Die taz: Sebuah Catatan Harian (6)
Situasinya serius, meski sentilan-sentilan yang berseliweran tetap terdengar segar. Salah satu sentilan paling populer berbunyi begini: “kontradiksi antara teori dan praktik dalam proyek ini berhasil diselesaikan, yaitu dengan kemenangan kontradiksi”.
“Pornotaz”
“Kami mogok,” begitu jelas kaum perempuan taz pada 7 November 1980. Dua hari sebelumnya, dalam koran taz, pada halaman diskusi terpampang karikatur kasar tentang dunia sado masokis: beberapa Domina garang tampak menguasai beberapa lelaki yang menyeringai tersiksa.
Seorang pekerja yang bertugas mengumpulkan abonemen sengaja memasukkannya untuk memprovokasi para perempuan taz. Ternyata, tindakannya membakar kehebohan yang bermula dari sebuah artikel pornografi berjudul “Seorang Perempuan Impian Buka Baju”. Artikel yang membuat marah kelompok perempuan itu terbit pada 12 September, ditulis oleh Gernot Gailer, seseorang dengan nama samaran.
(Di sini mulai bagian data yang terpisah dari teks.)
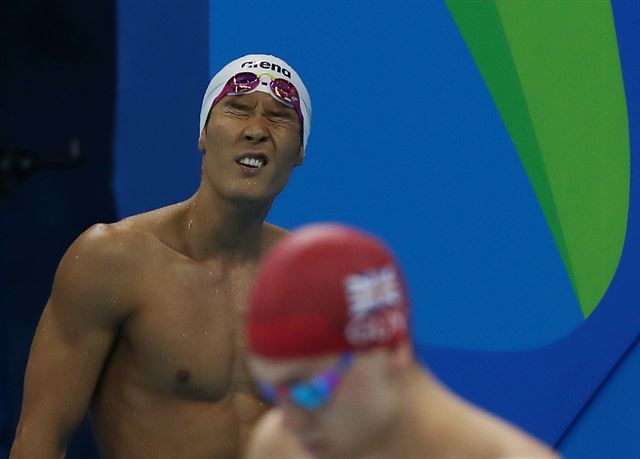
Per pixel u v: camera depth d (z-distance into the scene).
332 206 12.82
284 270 4.77
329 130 12.78
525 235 12.82
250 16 12.68
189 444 9.71
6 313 13.34
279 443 6.06
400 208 12.83
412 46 12.72
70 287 9.61
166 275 9.73
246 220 9.86
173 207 10.13
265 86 9.73
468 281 12.87
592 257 12.79
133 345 9.73
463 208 12.82
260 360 4.77
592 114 12.71
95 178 13.05
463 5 12.66
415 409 5.07
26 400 9.79
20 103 12.95
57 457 9.77
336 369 4.75
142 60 12.76
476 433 5.08
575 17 12.64
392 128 12.77
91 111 12.96
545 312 12.86
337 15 12.70
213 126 9.70
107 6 12.75
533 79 12.70
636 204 12.70
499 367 12.93
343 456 5.02
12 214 13.15
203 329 9.73
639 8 12.61
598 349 12.83
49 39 12.88
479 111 12.74
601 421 12.93
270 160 9.68
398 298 4.93
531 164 12.75
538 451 5.10
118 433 9.86
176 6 12.70
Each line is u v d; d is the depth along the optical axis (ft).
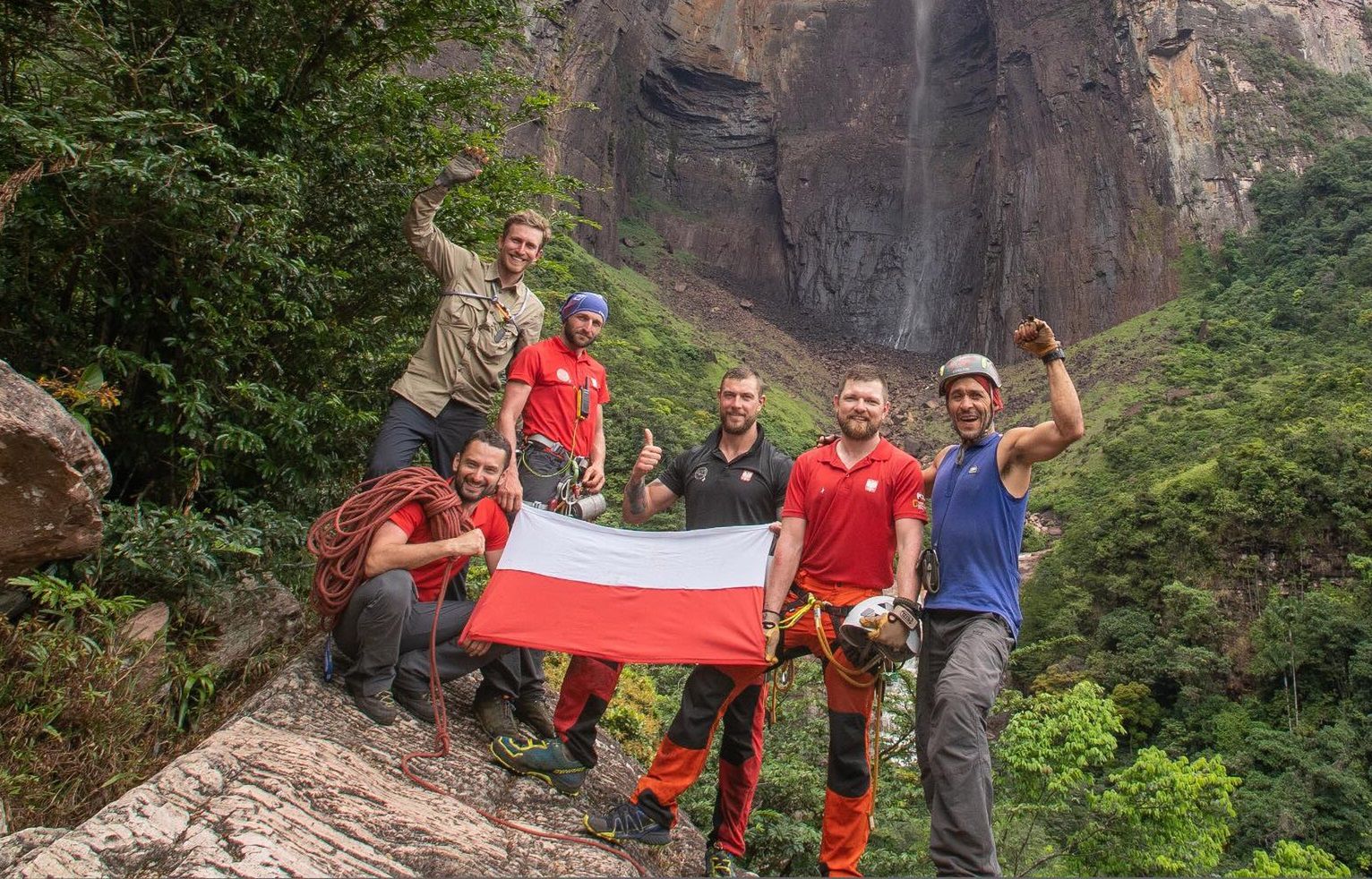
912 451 195.72
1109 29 252.83
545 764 11.78
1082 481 166.61
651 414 128.98
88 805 11.74
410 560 11.89
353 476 21.34
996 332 251.60
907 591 11.23
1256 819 78.59
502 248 15.14
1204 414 164.45
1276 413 142.31
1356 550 108.99
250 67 18.93
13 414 11.89
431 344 14.76
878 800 35.45
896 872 33.42
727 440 13.66
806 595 12.10
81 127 15.20
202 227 15.64
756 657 11.23
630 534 12.51
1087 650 115.96
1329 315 189.78
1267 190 229.86
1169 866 39.86
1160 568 118.83
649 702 36.11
Kasus itu menjadi skandal besar pertama bagi taz. Dan, tanpa disangka terkait masalah moral dan seksualitas. Persisnya: hubungan antara kaum kiri, antiotoriter, imaji diri yang individualistis, dan nilai-nilai normatif yang berlaku. Emansipasi bukan sekadar masalah pembebasan kaum perempuan, melainkan terkait dengan pendidikan dan disiplin kaum lelaki.
Karikatur itu menjadi sengketa internal di taz, jauh sebelum karikatur Muhammad di sebuah koran Denmark memicu amarah kaum fundamentalis Islam dan kaum Kristen yang terjangkit xenofobia atau takut pada hal-hal asing. Kericuhan di taz juga merupakan masalah moralisme fundamentalis.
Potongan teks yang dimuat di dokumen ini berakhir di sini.